<<<<
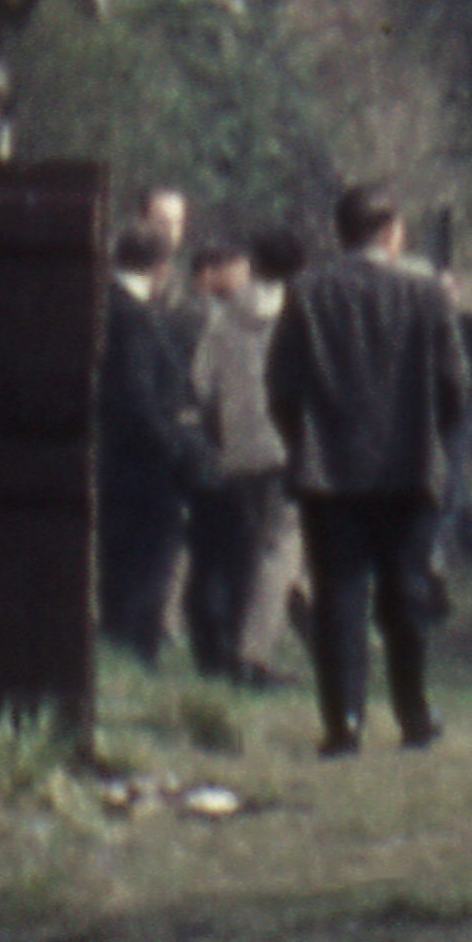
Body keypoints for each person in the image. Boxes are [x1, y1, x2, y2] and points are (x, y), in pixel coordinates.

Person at [264, 185, 472, 758]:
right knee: (405, 595)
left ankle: (345, 720)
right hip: (409, 467)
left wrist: (302, 440)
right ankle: (413, 712)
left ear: (342, 233)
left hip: (329, 471)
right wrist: (439, 440)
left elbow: (281, 385)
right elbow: (455, 384)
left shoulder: (306, 294)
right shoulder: (427, 294)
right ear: (389, 231)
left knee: (339, 595)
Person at [95, 193, 210, 668]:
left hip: (117, 462)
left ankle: (122, 646)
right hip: (144, 468)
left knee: (121, 562)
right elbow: (139, 397)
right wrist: (175, 446)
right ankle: (135, 653)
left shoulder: (108, 305)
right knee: (148, 564)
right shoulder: (137, 319)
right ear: (160, 266)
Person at [182, 231, 291, 691]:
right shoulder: (295, 314)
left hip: (240, 450)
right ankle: (252, 654)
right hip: (289, 445)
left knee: (257, 550)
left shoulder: (222, 322)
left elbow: (201, 383)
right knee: (278, 551)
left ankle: (264, 646)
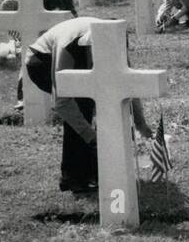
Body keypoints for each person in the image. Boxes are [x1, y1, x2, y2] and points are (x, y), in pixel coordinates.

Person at [24, 17, 153, 193]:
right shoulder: (69, 47)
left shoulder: (116, 41)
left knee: (105, 101)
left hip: (78, 56)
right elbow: (62, 102)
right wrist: (92, 137)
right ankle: (74, 178)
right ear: (91, 47)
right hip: (42, 60)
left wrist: (140, 123)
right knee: (79, 107)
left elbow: (128, 86)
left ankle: (96, 170)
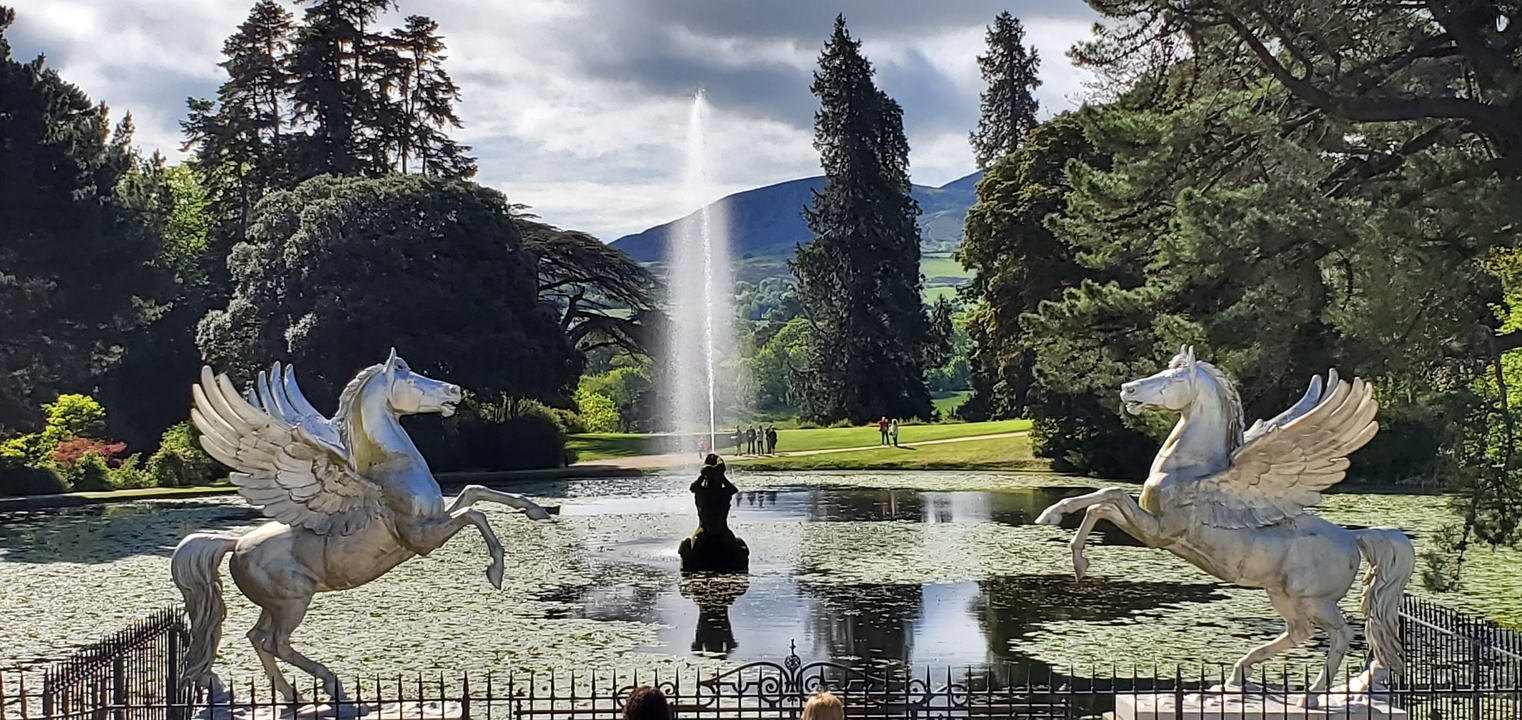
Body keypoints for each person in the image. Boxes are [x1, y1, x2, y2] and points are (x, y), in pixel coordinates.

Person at [690, 454, 739, 534]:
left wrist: (705, 475)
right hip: (705, 530)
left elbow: (733, 490)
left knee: (737, 544)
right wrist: (705, 475)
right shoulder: (704, 492)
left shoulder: (721, 493)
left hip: (721, 530)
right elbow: (693, 488)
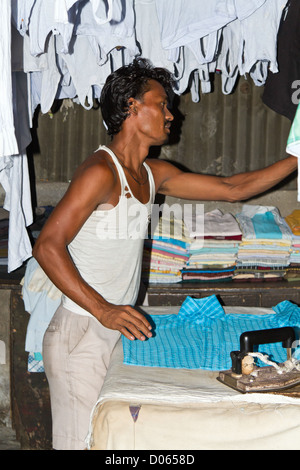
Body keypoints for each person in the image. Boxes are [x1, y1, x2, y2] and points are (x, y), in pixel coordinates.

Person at [32, 58, 297, 450]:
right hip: (81, 332)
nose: (171, 115)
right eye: (162, 104)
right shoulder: (100, 172)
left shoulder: (151, 172)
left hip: (112, 328)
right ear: (131, 107)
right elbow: (47, 246)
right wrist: (104, 309)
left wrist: (297, 155)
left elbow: (233, 188)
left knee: (106, 443)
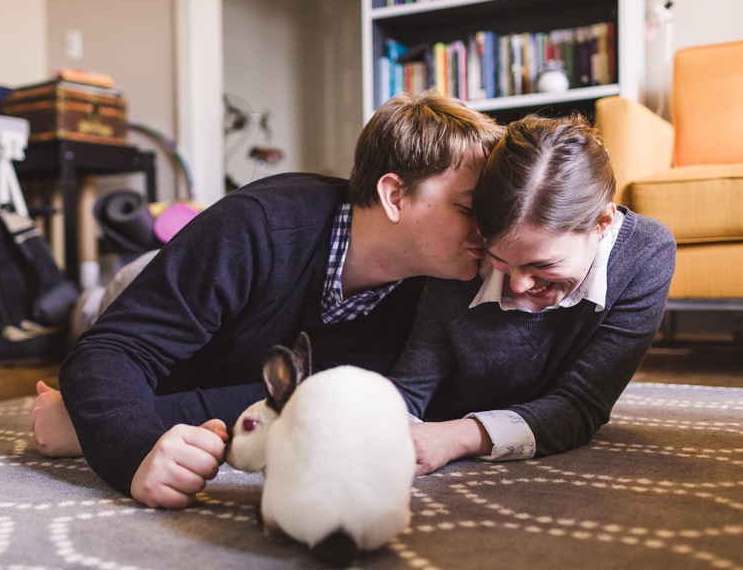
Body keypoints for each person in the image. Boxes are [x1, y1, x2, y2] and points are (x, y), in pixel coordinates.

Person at [30, 91, 505, 509]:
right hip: (136, 287)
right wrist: (131, 445)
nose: (487, 229)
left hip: (222, 350)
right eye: (468, 208)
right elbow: (109, 350)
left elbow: (294, 398)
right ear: (395, 196)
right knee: (91, 310)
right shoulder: (256, 226)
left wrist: (87, 423)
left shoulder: (426, 286)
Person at [389, 114, 677, 475]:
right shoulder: (464, 255)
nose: (519, 285)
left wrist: (456, 438)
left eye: (542, 264)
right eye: (499, 259)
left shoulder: (644, 254)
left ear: (602, 223)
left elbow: (581, 405)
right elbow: (411, 386)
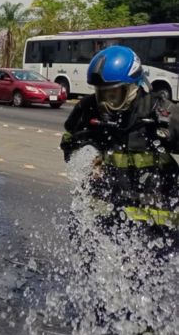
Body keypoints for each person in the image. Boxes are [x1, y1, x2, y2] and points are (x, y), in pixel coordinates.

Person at [61, 45, 179, 230]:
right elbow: (69, 141)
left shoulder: (163, 114)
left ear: (133, 87)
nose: (105, 104)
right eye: (101, 94)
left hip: (157, 229)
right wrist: (84, 153)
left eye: (113, 94)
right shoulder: (87, 108)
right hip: (102, 223)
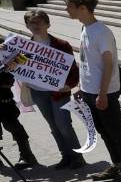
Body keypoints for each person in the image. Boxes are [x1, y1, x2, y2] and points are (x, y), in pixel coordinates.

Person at [63, 0, 121, 182]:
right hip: (90, 90)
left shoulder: (102, 32)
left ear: (83, 8)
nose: (66, 10)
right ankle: (117, 164)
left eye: (69, 6)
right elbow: (86, 61)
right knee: (104, 131)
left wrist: (103, 93)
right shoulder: (85, 28)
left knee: (116, 131)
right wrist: (81, 86)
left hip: (104, 92)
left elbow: (109, 64)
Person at [20, 10, 83, 169]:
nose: (36, 26)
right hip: (37, 91)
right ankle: (65, 156)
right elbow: (17, 66)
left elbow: (73, 70)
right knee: (53, 126)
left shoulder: (61, 45)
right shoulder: (25, 48)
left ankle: (77, 157)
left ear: (47, 24)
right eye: (32, 23)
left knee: (63, 125)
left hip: (59, 92)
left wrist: (70, 85)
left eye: (39, 22)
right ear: (27, 26)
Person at [0, 59, 36, 169]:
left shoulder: (3, 48)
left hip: (4, 101)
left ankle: (27, 156)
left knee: (14, 127)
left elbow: (22, 57)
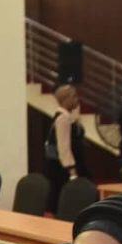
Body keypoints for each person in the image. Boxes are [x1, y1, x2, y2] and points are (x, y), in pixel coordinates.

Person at [43, 84, 90, 214]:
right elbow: (64, 147)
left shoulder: (68, 117)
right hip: (63, 170)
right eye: (74, 96)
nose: (77, 99)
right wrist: (72, 171)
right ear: (66, 99)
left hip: (66, 166)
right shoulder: (63, 119)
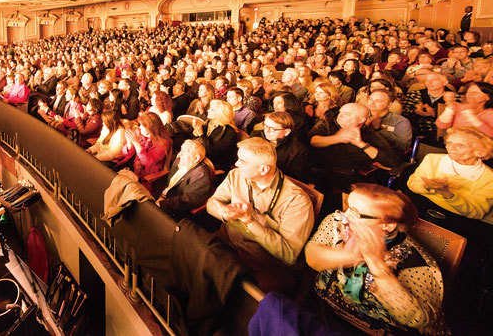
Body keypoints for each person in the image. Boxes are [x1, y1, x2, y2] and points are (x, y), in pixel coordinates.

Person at [305, 184, 446, 335]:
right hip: (326, 313)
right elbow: (311, 257)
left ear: (388, 225)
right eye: (348, 206)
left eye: (356, 213)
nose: (345, 215)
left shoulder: (417, 264)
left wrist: (376, 265)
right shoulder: (337, 222)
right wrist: (350, 257)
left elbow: (415, 319)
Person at [207, 138, 314, 293]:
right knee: (194, 252)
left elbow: (288, 254)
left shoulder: (297, 201)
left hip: (265, 259)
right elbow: (213, 202)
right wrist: (223, 212)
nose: (236, 164)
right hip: (230, 238)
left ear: (263, 170)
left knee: (236, 291)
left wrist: (249, 221)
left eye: (242, 161)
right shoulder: (236, 175)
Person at [406, 127, 493, 223]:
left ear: (479, 152)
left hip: (460, 221)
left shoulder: (489, 178)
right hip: (423, 209)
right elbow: (412, 183)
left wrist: (447, 194)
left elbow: (476, 213)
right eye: (449, 142)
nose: (451, 148)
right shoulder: (432, 159)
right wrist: (426, 186)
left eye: (460, 145)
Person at [157, 139, 215, 219]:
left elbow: (187, 201)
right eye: (181, 150)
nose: (180, 155)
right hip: (163, 196)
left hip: (173, 210)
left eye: (185, 152)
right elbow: (169, 184)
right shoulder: (179, 161)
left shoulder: (201, 174)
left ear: (196, 158)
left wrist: (161, 204)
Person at [125, 112, 172, 193]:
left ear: (150, 128)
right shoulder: (144, 136)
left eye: (142, 126)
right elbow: (127, 153)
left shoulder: (164, 143)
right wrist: (129, 143)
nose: (139, 128)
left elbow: (148, 161)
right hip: (136, 171)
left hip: (148, 179)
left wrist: (136, 143)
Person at [260, 111, 312, 182]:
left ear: (286, 132)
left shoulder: (299, 151)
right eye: (265, 126)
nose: (267, 131)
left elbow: (296, 180)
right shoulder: (257, 136)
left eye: (272, 129)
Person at [190, 99, 240, 170]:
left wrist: (201, 133)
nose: (208, 110)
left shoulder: (229, 132)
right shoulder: (210, 123)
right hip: (202, 157)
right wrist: (196, 129)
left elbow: (212, 152)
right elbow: (196, 139)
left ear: (221, 113)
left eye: (212, 110)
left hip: (215, 164)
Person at [366, 88, 412, 155]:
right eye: (370, 99)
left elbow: (404, 146)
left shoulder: (401, 121)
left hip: (388, 155)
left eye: (378, 101)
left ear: (389, 104)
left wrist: (380, 130)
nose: (372, 103)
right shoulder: (361, 115)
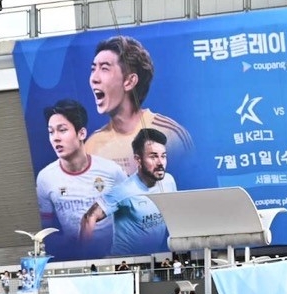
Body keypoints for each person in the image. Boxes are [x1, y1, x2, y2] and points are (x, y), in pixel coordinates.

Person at [83, 36, 193, 175]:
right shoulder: (92, 145)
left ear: (129, 81)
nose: (94, 78)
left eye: (104, 69)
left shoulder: (172, 135)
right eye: (93, 69)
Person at [36, 98, 127, 259]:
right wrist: (65, 243)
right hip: (75, 261)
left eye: (62, 130)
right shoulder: (45, 178)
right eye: (51, 131)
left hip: (115, 259)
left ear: (82, 133)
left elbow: (131, 216)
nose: (55, 138)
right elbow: (45, 232)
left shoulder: (112, 171)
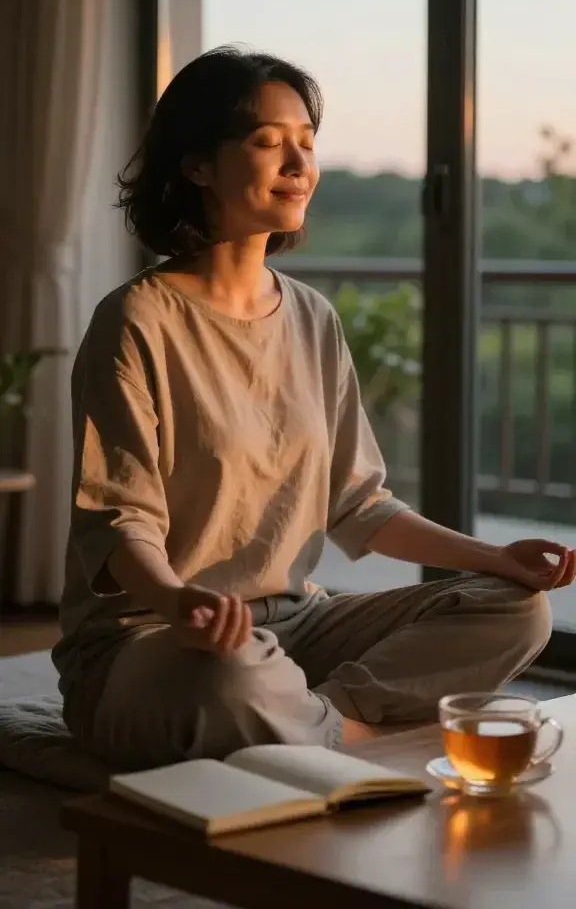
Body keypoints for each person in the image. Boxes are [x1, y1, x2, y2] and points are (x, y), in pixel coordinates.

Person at [52, 46, 575, 771]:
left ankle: (324, 726)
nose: (299, 163)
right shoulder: (137, 320)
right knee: (228, 675)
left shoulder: (312, 318)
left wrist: (497, 558)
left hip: (299, 624)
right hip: (156, 640)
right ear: (196, 165)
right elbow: (119, 524)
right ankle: (310, 729)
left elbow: (359, 504)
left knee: (516, 609)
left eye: (307, 141)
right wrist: (179, 604)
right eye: (269, 143)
>>>>
**What is being asked**
When you reach the line that has "left ear: (150, 128)" in the data above, start repeating lines exactly, and stop after the line that has "left shoulder: (172, 135)"; pictures stay out.

**Expected answer**
left ear: (150, 128)
right shoulder: (144, 136)
left eye: (142, 126)
right elbow: (127, 153)
left shoulder: (164, 143)
right wrist: (129, 143)
nose: (139, 128)
left elbow: (148, 161)
right hip: (136, 171)
left hip: (148, 179)
left wrist: (136, 143)
Person at [260, 111, 312, 182]:
left ear: (286, 132)
left shoulder: (299, 151)
right eye: (265, 126)
nose: (267, 131)
left elbow: (296, 180)
right shoulder: (257, 136)
left eye: (272, 129)
Person at [190, 99, 240, 170]:
left wrist: (201, 133)
nose: (208, 110)
left shoulder: (229, 132)
right shoulder: (210, 123)
right hip: (202, 157)
right wrist: (196, 129)
left elbow: (212, 152)
right elbow: (196, 139)
left ear: (221, 113)
left eye: (212, 110)
left hip: (215, 164)
Person at [366, 88, 412, 155]:
right eye: (370, 99)
left elbow: (404, 146)
left shoulder: (401, 121)
left hip: (388, 155)
left eye: (378, 101)
left ear: (389, 104)
left wrist: (380, 130)
nose: (372, 103)
right shoulder: (361, 115)
Body keypoints for each person in the image. Boxes are [x1, y1, x2, y2] and points are (x, y), in pixel coordinates.

Person at [83, 36, 193, 175]:
right shoulder: (92, 145)
left ear: (129, 81)
nose: (94, 78)
left eye: (104, 69)
left shoulder: (172, 135)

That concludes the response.